▶ WRITTEN TASK
Please show every line in the listing below that contains the string "instances", copying each one in full.

[Some records]
..............................

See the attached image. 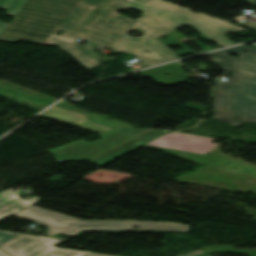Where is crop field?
Masks as SVG:
<instances>
[{
	"instance_id": "crop-field-1",
	"label": "crop field",
	"mask_w": 256,
	"mask_h": 256,
	"mask_svg": "<svg viewBox=\"0 0 256 256\" xmlns=\"http://www.w3.org/2000/svg\"><path fill=\"white\" fill-rule=\"evenodd\" d=\"M125 8L144 13L132 20L116 12ZM187 24L220 47L234 44L222 34L246 31L161 0H28L1 34L0 41L24 39L56 45L87 68L100 66L96 52L74 42L82 37L113 50L136 54L148 67L180 59L156 38ZM58 29L65 32L60 37L55 35ZM127 30L143 32V36L130 37Z\"/></svg>"
},
{
	"instance_id": "crop-field-2",
	"label": "crop field",
	"mask_w": 256,
	"mask_h": 256,
	"mask_svg": "<svg viewBox=\"0 0 256 256\" xmlns=\"http://www.w3.org/2000/svg\"><path fill=\"white\" fill-rule=\"evenodd\" d=\"M231 53L238 57L228 56ZM208 55L233 74L226 82L214 83L213 118L230 126L256 122V48L240 45Z\"/></svg>"
},
{
	"instance_id": "crop-field-3",
	"label": "crop field",
	"mask_w": 256,
	"mask_h": 256,
	"mask_svg": "<svg viewBox=\"0 0 256 256\" xmlns=\"http://www.w3.org/2000/svg\"><path fill=\"white\" fill-rule=\"evenodd\" d=\"M14 216L44 224L50 228L47 234L57 232L74 236L80 230H171L188 231V225L180 223L140 222V221H83L46 210L29 207ZM141 226V229H131Z\"/></svg>"
},
{
	"instance_id": "crop-field-4",
	"label": "crop field",
	"mask_w": 256,
	"mask_h": 256,
	"mask_svg": "<svg viewBox=\"0 0 256 256\" xmlns=\"http://www.w3.org/2000/svg\"><path fill=\"white\" fill-rule=\"evenodd\" d=\"M145 130L147 129H112L100 134V140L90 143L80 140L48 152L55 155L57 162L91 159Z\"/></svg>"
},
{
	"instance_id": "crop-field-5",
	"label": "crop field",
	"mask_w": 256,
	"mask_h": 256,
	"mask_svg": "<svg viewBox=\"0 0 256 256\" xmlns=\"http://www.w3.org/2000/svg\"><path fill=\"white\" fill-rule=\"evenodd\" d=\"M61 240L45 237L19 236L0 248L11 256H105L91 252L53 248Z\"/></svg>"
},
{
	"instance_id": "crop-field-6",
	"label": "crop field",
	"mask_w": 256,
	"mask_h": 256,
	"mask_svg": "<svg viewBox=\"0 0 256 256\" xmlns=\"http://www.w3.org/2000/svg\"><path fill=\"white\" fill-rule=\"evenodd\" d=\"M212 141V138L174 132L164 135L147 146L204 155L219 146V144L211 143Z\"/></svg>"
},
{
	"instance_id": "crop-field-7",
	"label": "crop field",
	"mask_w": 256,
	"mask_h": 256,
	"mask_svg": "<svg viewBox=\"0 0 256 256\" xmlns=\"http://www.w3.org/2000/svg\"><path fill=\"white\" fill-rule=\"evenodd\" d=\"M165 133L163 130H156V129H149L130 140L110 149L109 151L91 159L93 163L97 164L98 166H103L155 139L164 135ZM150 136H156L153 139H150Z\"/></svg>"
},
{
	"instance_id": "crop-field-8",
	"label": "crop field",
	"mask_w": 256,
	"mask_h": 256,
	"mask_svg": "<svg viewBox=\"0 0 256 256\" xmlns=\"http://www.w3.org/2000/svg\"><path fill=\"white\" fill-rule=\"evenodd\" d=\"M40 116H44V117H47V118H50V119H54V120H57V121H60V122H64V123H67V124H71V125H74V126H77V127H81V128L88 129V130L95 131V132H99V133H102L104 131L112 129V128H108V127H105V126H102V125L95 124V123L87 120L84 115H81V114H78V113H75V112H72V111H68V110H65V109H62V108H59V107H56V106L47 110L46 112H44ZM73 118L80 119V120H83L85 122L82 125H80L78 123L70 122Z\"/></svg>"
},
{
	"instance_id": "crop-field-9",
	"label": "crop field",
	"mask_w": 256,
	"mask_h": 256,
	"mask_svg": "<svg viewBox=\"0 0 256 256\" xmlns=\"http://www.w3.org/2000/svg\"><path fill=\"white\" fill-rule=\"evenodd\" d=\"M39 201H41L39 197L24 200L11 190L4 191L0 193V219L9 217Z\"/></svg>"
},
{
	"instance_id": "crop-field-10",
	"label": "crop field",
	"mask_w": 256,
	"mask_h": 256,
	"mask_svg": "<svg viewBox=\"0 0 256 256\" xmlns=\"http://www.w3.org/2000/svg\"><path fill=\"white\" fill-rule=\"evenodd\" d=\"M143 77L150 76L165 85L177 84L188 79L187 75L174 63L157 68L141 71Z\"/></svg>"
},
{
	"instance_id": "crop-field-11",
	"label": "crop field",
	"mask_w": 256,
	"mask_h": 256,
	"mask_svg": "<svg viewBox=\"0 0 256 256\" xmlns=\"http://www.w3.org/2000/svg\"><path fill=\"white\" fill-rule=\"evenodd\" d=\"M27 0H0V8L8 11L7 15L15 17ZM7 24L0 22V34L6 28Z\"/></svg>"
},
{
	"instance_id": "crop-field-12",
	"label": "crop field",
	"mask_w": 256,
	"mask_h": 256,
	"mask_svg": "<svg viewBox=\"0 0 256 256\" xmlns=\"http://www.w3.org/2000/svg\"><path fill=\"white\" fill-rule=\"evenodd\" d=\"M18 234L15 233H7V232H1L0 231V244L9 240L10 238L16 236Z\"/></svg>"
},
{
	"instance_id": "crop-field-13",
	"label": "crop field",
	"mask_w": 256,
	"mask_h": 256,
	"mask_svg": "<svg viewBox=\"0 0 256 256\" xmlns=\"http://www.w3.org/2000/svg\"><path fill=\"white\" fill-rule=\"evenodd\" d=\"M239 25L243 26V27H246V28H249V29L256 30V23L255 22L244 21V22H241Z\"/></svg>"
},
{
	"instance_id": "crop-field-14",
	"label": "crop field",
	"mask_w": 256,
	"mask_h": 256,
	"mask_svg": "<svg viewBox=\"0 0 256 256\" xmlns=\"http://www.w3.org/2000/svg\"><path fill=\"white\" fill-rule=\"evenodd\" d=\"M204 252L198 250V251H195V252H191V253H188V254H185V255H182V256H196V255H200V254H203Z\"/></svg>"
},
{
	"instance_id": "crop-field-15",
	"label": "crop field",
	"mask_w": 256,
	"mask_h": 256,
	"mask_svg": "<svg viewBox=\"0 0 256 256\" xmlns=\"http://www.w3.org/2000/svg\"><path fill=\"white\" fill-rule=\"evenodd\" d=\"M0 256H9V255L6 254L4 251L0 250Z\"/></svg>"
},
{
	"instance_id": "crop-field-16",
	"label": "crop field",
	"mask_w": 256,
	"mask_h": 256,
	"mask_svg": "<svg viewBox=\"0 0 256 256\" xmlns=\"http://www.w3.org/2000/svg\"><path fill=\"white\" fill-rule=\"evenodd\" d=\"M250 4L256 6V0H248Z\"/></svg>"
},
{
	"instance_id": "crop-field-17",
	"label": "crop field",
	"mask_w": 256,
	"mask_h": 256,
	"mask_svg": "<svg viewBox=\"0 0 256 256\" xmlns=\"http://www.w3.org/2000/svg\"><path fill=\"white\" fill-rule=\"evenodd\" d=\"M72 121H74V122H78V123H80V124H82V123H83V121H79V120H75V119H73Z\"/></svg>"
}]
</instances>
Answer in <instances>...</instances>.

..............................

▶ RESPONSE
<instances>
</instances>
Answer in <instances>...</instances>.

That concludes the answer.